◆ GOAL OF THE EXERCISE:
Check every line of the data below for the word "symptoms". Copy the ones that have it.

◆ RAW DATA:
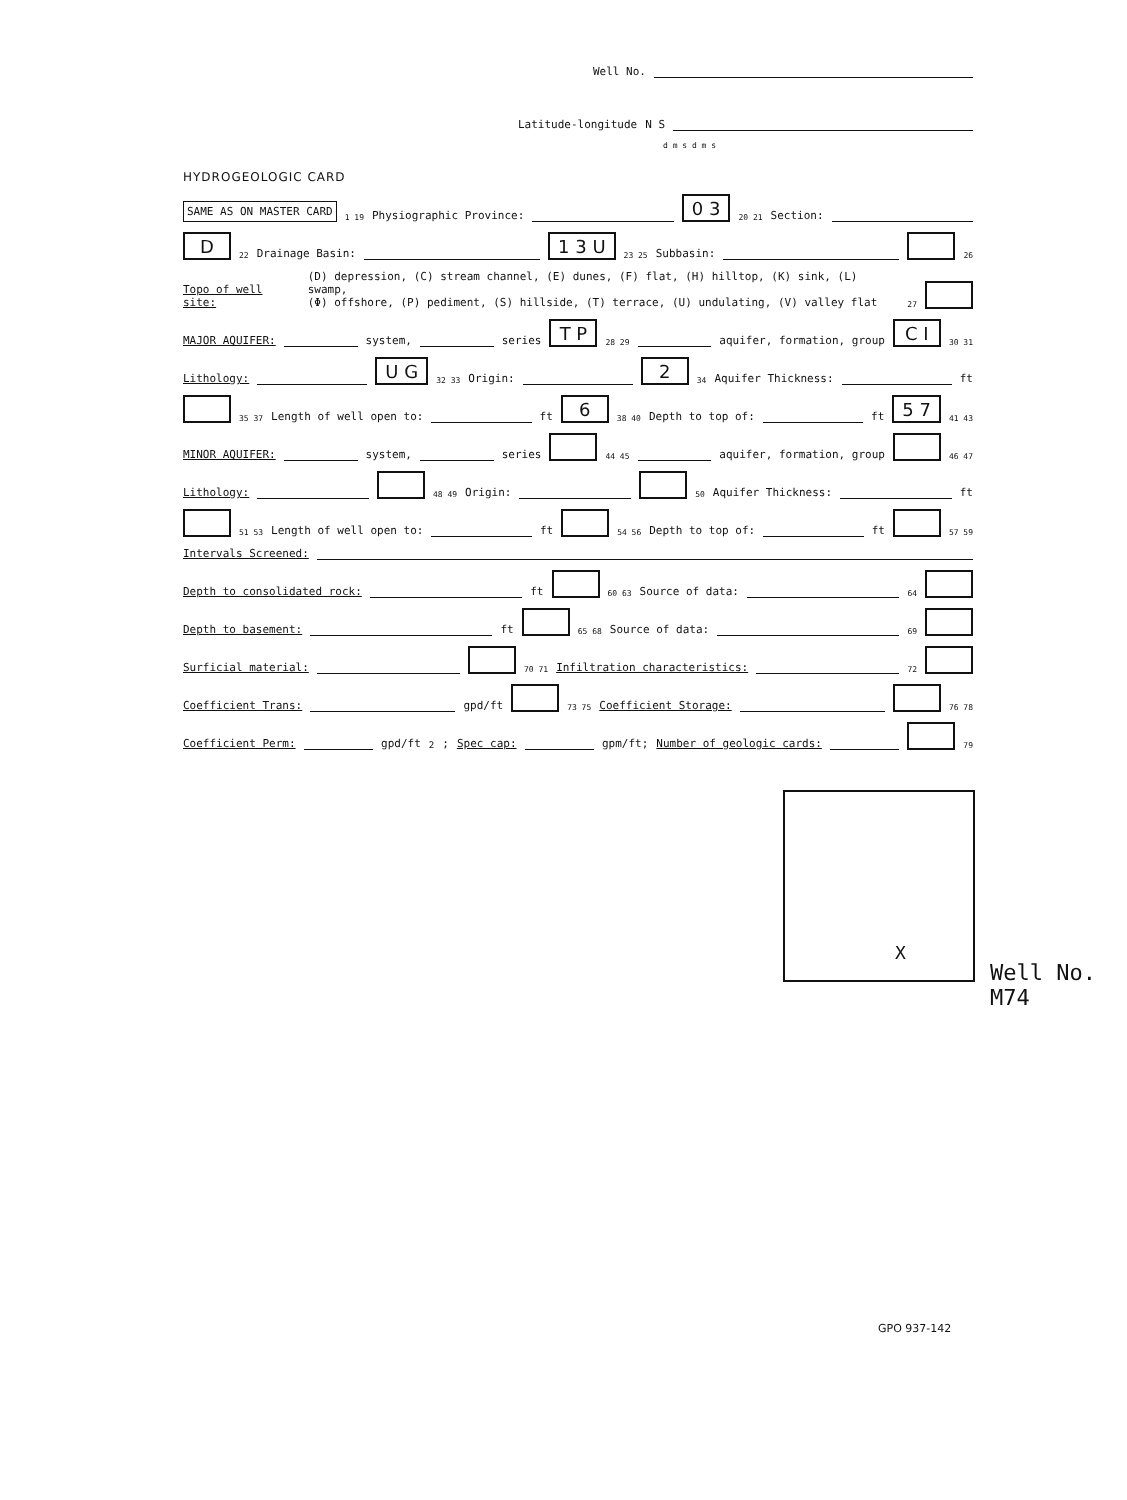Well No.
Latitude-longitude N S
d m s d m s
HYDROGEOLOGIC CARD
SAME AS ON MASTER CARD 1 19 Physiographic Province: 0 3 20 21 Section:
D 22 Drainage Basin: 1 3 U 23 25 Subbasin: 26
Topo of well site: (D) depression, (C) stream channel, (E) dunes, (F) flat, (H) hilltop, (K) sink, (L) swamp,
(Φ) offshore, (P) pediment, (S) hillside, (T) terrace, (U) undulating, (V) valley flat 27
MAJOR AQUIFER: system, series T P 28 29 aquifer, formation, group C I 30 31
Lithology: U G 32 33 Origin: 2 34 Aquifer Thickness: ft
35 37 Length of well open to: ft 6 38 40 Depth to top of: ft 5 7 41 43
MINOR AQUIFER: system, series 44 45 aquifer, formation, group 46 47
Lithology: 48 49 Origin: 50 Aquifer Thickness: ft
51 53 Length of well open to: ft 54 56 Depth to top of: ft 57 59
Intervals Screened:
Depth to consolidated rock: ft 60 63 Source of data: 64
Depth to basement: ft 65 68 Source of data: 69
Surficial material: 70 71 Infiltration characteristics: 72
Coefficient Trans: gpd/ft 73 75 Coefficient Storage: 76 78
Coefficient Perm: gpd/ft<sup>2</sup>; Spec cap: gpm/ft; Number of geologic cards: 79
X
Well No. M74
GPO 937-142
---
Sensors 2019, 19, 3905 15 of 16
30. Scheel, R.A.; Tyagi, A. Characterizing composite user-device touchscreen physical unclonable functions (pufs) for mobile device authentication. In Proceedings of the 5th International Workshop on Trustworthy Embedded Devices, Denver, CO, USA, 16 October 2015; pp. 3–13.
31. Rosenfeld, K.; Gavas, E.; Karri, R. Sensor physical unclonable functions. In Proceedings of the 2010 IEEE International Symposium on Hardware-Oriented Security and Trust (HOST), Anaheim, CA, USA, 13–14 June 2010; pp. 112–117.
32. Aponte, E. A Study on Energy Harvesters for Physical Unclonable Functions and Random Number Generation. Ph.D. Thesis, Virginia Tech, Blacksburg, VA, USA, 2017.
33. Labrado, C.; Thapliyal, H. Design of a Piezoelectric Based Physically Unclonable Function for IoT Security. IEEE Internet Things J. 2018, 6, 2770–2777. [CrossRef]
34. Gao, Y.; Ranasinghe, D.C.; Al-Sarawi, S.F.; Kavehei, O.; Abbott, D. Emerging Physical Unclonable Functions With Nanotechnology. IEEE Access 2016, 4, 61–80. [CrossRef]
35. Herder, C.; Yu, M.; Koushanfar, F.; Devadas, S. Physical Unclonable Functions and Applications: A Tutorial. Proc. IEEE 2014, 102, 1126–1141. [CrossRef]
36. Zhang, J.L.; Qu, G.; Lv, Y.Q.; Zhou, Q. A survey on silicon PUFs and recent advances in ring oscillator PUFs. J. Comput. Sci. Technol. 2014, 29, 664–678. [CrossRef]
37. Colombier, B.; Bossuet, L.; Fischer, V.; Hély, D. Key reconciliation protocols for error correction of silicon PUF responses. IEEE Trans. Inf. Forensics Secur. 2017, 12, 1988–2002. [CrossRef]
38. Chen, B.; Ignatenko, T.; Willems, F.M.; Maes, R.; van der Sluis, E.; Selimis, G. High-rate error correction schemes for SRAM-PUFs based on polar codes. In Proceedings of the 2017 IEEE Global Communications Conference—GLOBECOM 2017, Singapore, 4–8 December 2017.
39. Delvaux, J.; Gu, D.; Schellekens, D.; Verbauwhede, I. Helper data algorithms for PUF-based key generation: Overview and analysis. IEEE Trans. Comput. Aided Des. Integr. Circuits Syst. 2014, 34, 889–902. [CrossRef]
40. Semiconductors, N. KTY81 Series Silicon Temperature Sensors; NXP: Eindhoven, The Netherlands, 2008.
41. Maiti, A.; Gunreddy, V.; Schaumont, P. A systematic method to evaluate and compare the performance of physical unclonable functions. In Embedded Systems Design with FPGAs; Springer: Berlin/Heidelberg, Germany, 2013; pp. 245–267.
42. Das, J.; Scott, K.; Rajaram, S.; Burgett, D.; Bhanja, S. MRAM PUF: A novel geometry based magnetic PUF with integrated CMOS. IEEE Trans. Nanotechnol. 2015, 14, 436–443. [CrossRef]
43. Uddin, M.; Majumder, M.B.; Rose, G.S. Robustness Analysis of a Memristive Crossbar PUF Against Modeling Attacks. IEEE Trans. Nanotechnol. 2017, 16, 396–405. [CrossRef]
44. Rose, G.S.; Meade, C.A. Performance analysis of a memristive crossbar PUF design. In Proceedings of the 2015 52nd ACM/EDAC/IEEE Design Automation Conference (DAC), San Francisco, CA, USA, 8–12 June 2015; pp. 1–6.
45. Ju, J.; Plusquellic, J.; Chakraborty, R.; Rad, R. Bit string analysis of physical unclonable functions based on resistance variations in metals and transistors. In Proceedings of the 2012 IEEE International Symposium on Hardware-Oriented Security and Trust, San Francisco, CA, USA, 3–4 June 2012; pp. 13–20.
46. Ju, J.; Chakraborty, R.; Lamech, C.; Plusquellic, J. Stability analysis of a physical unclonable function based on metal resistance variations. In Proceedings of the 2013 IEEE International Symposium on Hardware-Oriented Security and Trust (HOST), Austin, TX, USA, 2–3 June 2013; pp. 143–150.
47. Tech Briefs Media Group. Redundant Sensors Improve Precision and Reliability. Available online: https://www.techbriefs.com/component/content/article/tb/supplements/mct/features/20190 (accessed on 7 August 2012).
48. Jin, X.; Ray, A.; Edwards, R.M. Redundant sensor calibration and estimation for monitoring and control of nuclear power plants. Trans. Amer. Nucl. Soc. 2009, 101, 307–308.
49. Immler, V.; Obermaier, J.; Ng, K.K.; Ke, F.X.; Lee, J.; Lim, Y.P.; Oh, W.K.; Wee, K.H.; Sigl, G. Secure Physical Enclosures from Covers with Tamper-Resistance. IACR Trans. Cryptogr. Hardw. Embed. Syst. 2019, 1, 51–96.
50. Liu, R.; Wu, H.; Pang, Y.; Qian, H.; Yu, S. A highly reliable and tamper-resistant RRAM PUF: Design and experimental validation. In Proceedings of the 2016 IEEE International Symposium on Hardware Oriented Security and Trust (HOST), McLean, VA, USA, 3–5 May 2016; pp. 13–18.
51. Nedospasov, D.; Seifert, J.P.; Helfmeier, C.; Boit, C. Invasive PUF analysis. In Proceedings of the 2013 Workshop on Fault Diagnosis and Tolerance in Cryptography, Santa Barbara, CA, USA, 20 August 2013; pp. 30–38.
* * *
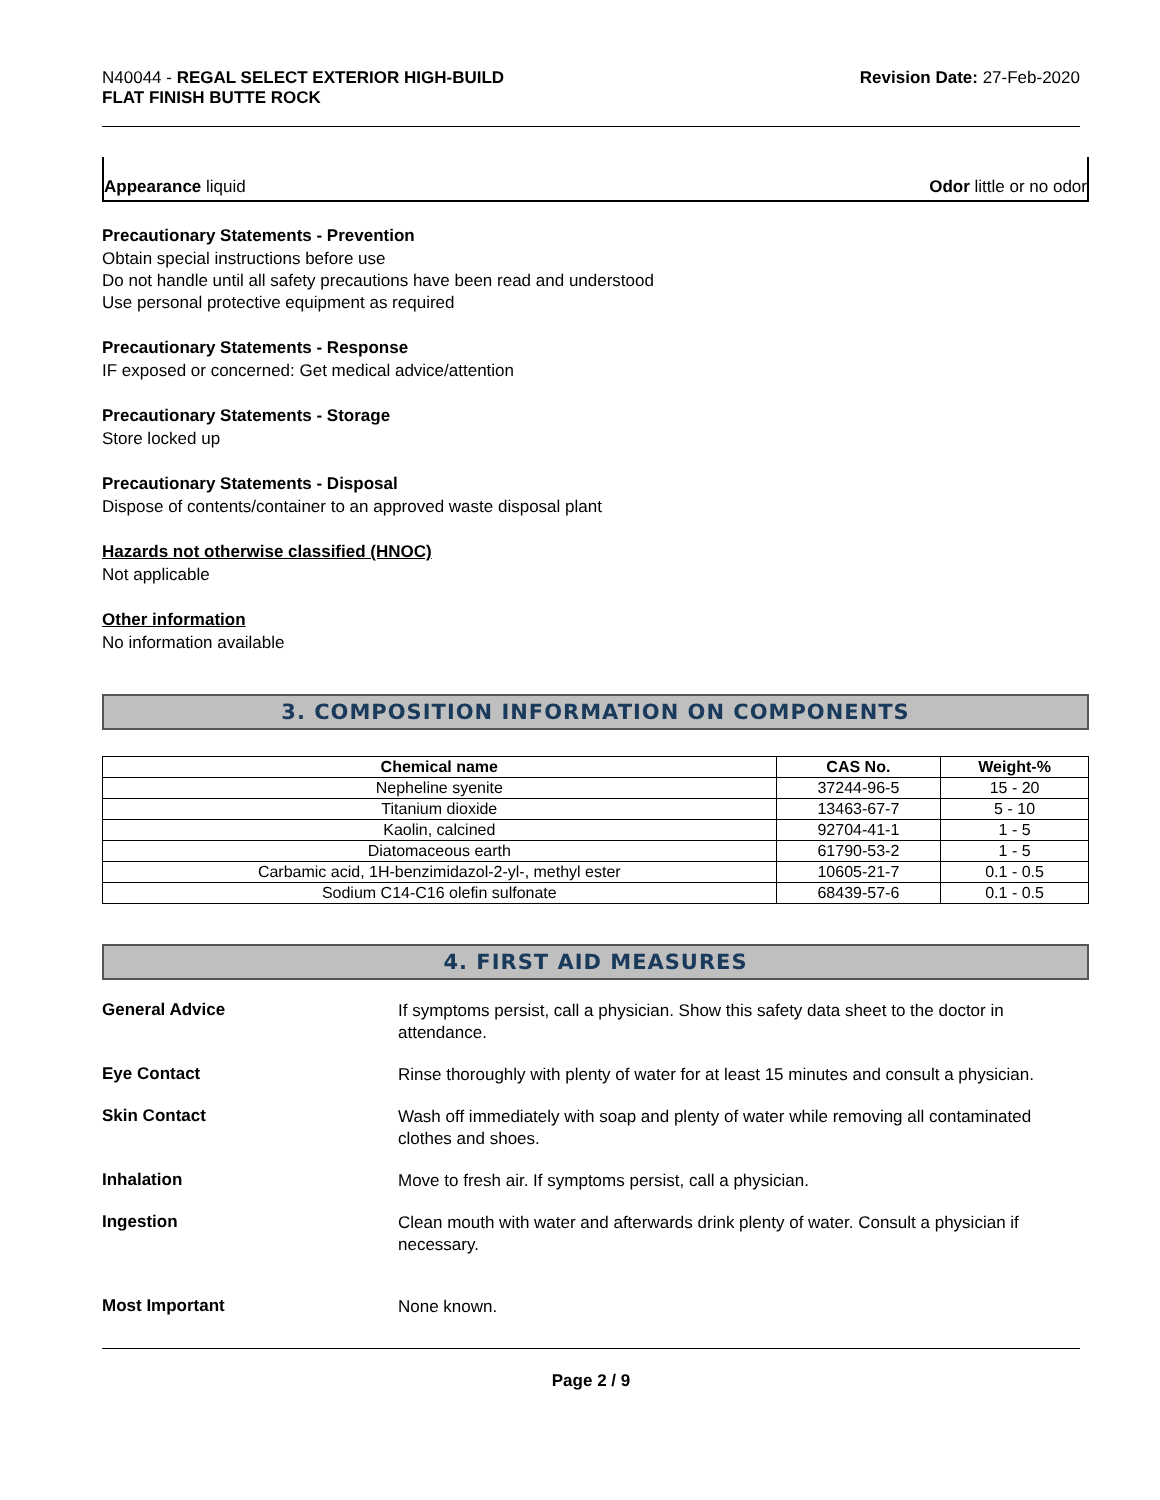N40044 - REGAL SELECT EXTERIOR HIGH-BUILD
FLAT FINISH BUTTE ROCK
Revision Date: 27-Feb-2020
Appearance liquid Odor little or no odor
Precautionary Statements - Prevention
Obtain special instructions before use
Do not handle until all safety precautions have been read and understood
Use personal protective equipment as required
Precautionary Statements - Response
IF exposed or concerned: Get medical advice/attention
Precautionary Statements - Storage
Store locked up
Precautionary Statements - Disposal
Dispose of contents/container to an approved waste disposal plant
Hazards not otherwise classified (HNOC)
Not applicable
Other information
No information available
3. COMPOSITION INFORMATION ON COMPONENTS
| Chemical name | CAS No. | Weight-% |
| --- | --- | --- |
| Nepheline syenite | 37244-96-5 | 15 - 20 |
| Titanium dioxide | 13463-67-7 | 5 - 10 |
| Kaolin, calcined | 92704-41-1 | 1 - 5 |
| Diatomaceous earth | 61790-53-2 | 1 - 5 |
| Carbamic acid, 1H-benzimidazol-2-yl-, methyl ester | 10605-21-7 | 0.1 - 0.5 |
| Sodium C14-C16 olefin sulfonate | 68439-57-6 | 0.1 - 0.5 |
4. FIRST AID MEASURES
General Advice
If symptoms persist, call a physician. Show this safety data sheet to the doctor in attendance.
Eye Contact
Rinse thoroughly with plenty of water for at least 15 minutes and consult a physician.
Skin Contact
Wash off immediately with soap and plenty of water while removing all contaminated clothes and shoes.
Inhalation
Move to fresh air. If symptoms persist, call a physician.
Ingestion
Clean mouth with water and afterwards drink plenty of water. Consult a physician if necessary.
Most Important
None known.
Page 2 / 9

◆ EXPECTED OUTPUT:
If symptoms persist, call a physician. Show this safety data sheet to the doctor in attendance.
Move to fresh air. If symptoms persist, call a physician.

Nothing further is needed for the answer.